Commission for Europe regulations. They noted that the alignment of the majority of ADRs

ensures vehicles offered for sale in Australia are equipped with the latest available safety technologies. The FCAI further commented that Australia “represents a very small percentage of the overall vehicle market, with overall sales representing around 1% of global production”.

Consequently, they stated that Australia is normally a “technology taker”, not a “technology

maker”.

The FCAI explained that the international approach to consideration of mandating a new technology would require consideration of incidence rate of this type of event and a cost benefit analysis worldwide. They opined that the cost benefit analysis would make the adoption of such an ADR or international standard unlikely given the rarity of this type of incident.

Consequently, I agree that such a recommendation would have limited utility as it would be

unlikely to be implemented as a standard safety feature in Australian vehicles

FINDINGS AND CONCLUSION

Having investigated the death of Jason Phillip Gilham and having considered all of the available

evidence, I am satisfied that no further investigation is required Pursuant to section 67(1) of the Coroners Act 2008 I make the following findings:

(a) the identity of the deceased was Jason Phillip Gilham, born 8 June 1991;

(b) the death occurred on 15 December 2018 at the Western Ring Road, Laverton North,

Victoria, from immersion in the setting of a motor vehicle incident; and

(c) the death occurred in the circumstances described above.

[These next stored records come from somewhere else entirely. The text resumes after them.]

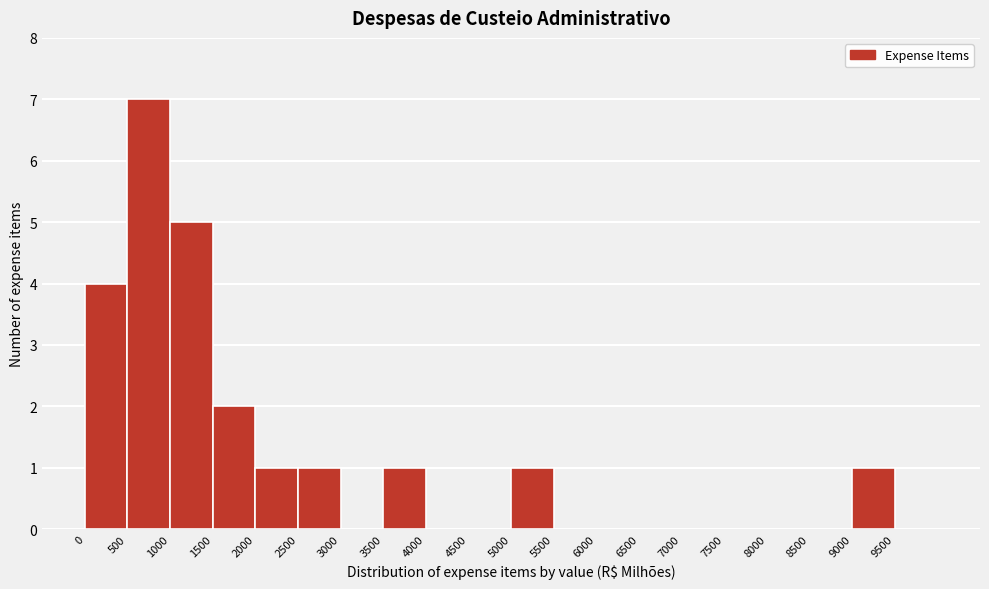

Reading left to right, transcribe this chart: for each bar, give the range it covers on the x-axis and its height. The values are not printed on the chart, so give them approximately, as read against the axis.

0 to 500: 4
500 to 1000: 7
1000 to 1500: 5
1500 to 2000: 2
2000 to 2500: 1
2500 to 3000: 1
3000 to 3500: 0
3500 to 4000: 1
4000 to 4500: 0
4500 to 5000: 0
5000 to 5500: 1
5500 to 6000: 0
6000 to 6500: 0
6500 to 7000: 0
7000 to 7500: 0
7500 to 8000: 0
8000 to 8500: 0
8500 to 9000: 0
9000 to 9500: 1
9500 to 10000: 0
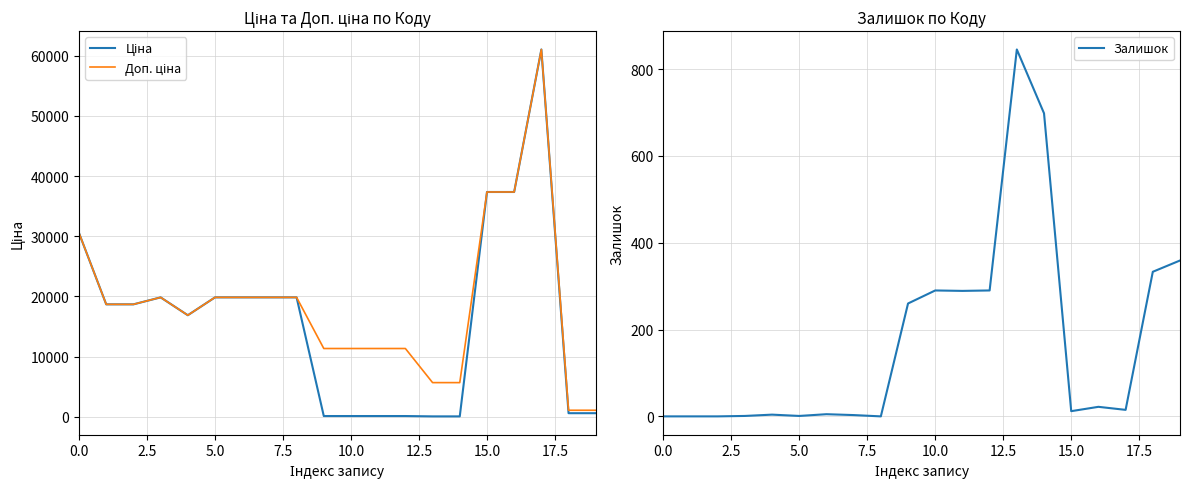

What is the maximum value for Залишок?

845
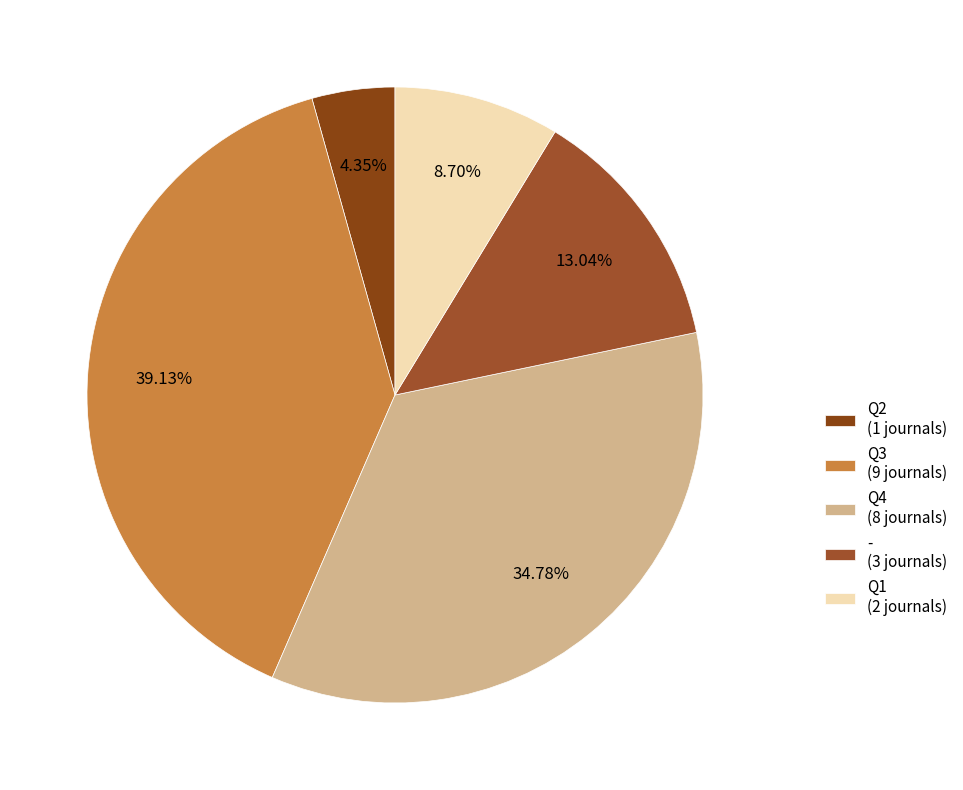

What is the total percentage of - and Q4?

47.8%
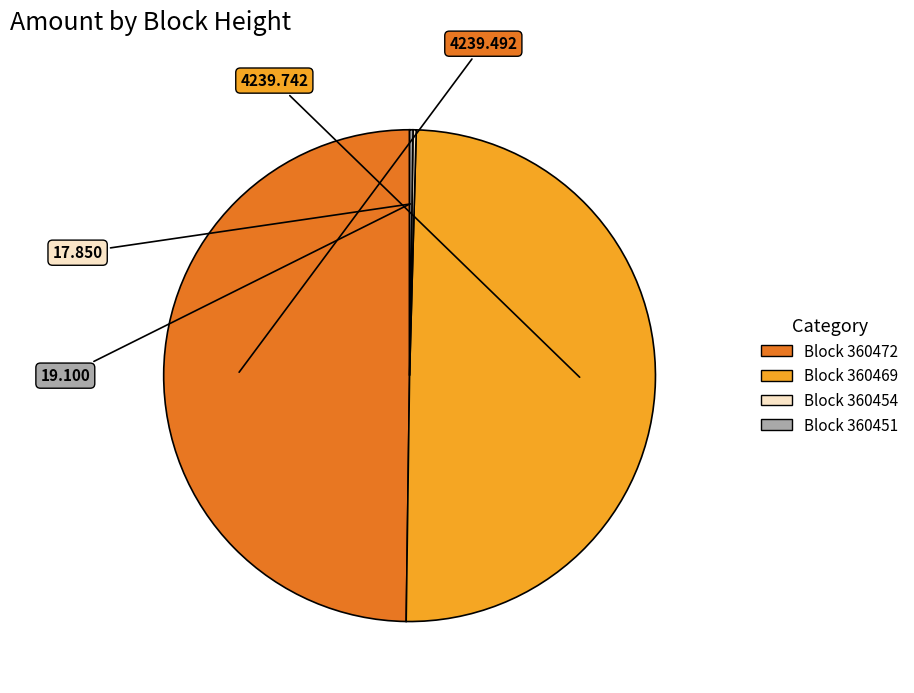

How many segments does this pie chart have?

4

Regrettably, despite exhaustive investigations, the cause of the vehicle leaving the roadway in this case cannot be identified. The evidence suggests that Brad was a responsible driver who seemed well, and both men were in good spirits immediately prior to the incident. No concerning driving behaviour was witnessed before the car veered off the road, and there was no evidence to suggest that driver distraction was a contributing factor. It was evident that the two friends tried their best to escape the vehicle, and although they were unsuccessful,

comforted each other.

I commend and acknowledge the professionalism of Victoria Police and Ambulance Victoria first responders, and members of the Victoria Police Search and Rescue Squad. Their determined efforts to extract the occupants in extremely challenging circumstances, though unsuccessful, were remarkable.

COMMENTS Pursuant to section 67(3) of the Act, I make the following comments connected with the death:

  1. I note that the Department of Transport have stated that the extension of the barrier at the Western Ring Road Geelong-bound exit ramp (where the Western Ring Road connects to the Princes Freeway) will be considered for funding in a future program once the West Gate Tunnel Project is completed. Consequently, I do not consider it necessary to make a formal recommendation regarding the extension of the barrier, however, I encourage the Department

to consider the project as a high priority.

RECOMMENDATIONS Pursuant to section 72(2) of the Act, I make the following recommendations:

(a) Using the risk-based ‘safe system approach’, the Department of Transport should conduct a review of Victorian roads in the vicinity of “bodies of water’, to identify and consider whether

safety barriers should be installed or extended to protect against potential water hazards.

I convey my sincere condolences to Jason’s family and friends for their loss.

Pursuant to section 73(1B) of the Act, I order that this finding be published on the Coroners Court of

Victoria website in accordance with the rules.

I direct that a copy of this finding be provided to the following: Carla Rainone, Senior Next of Kin

Leasa Gibson and Scott Gilham

Karen Macdonald, Department of Transport

Tony Weber, Federal Chamber of Automotive Industries

Sergeant Evan Brown, Coroner’s Investigator

Signature:

(~A

JOHN OLLE CORONER

Date: 14 January 2021

NOTE: Under section 83 of the Coroners Act 2008 (‘the Act’), a person with sufficient interest in an investigation may appeal to the Trial Division of the Supreme Court against the findings of a coroner in respect of a death after an investigation. An appeal must be made within 6 months after the day on which the determination is made, unless the Supreme Court grants leave to appeal out of time under section 86 of the Act.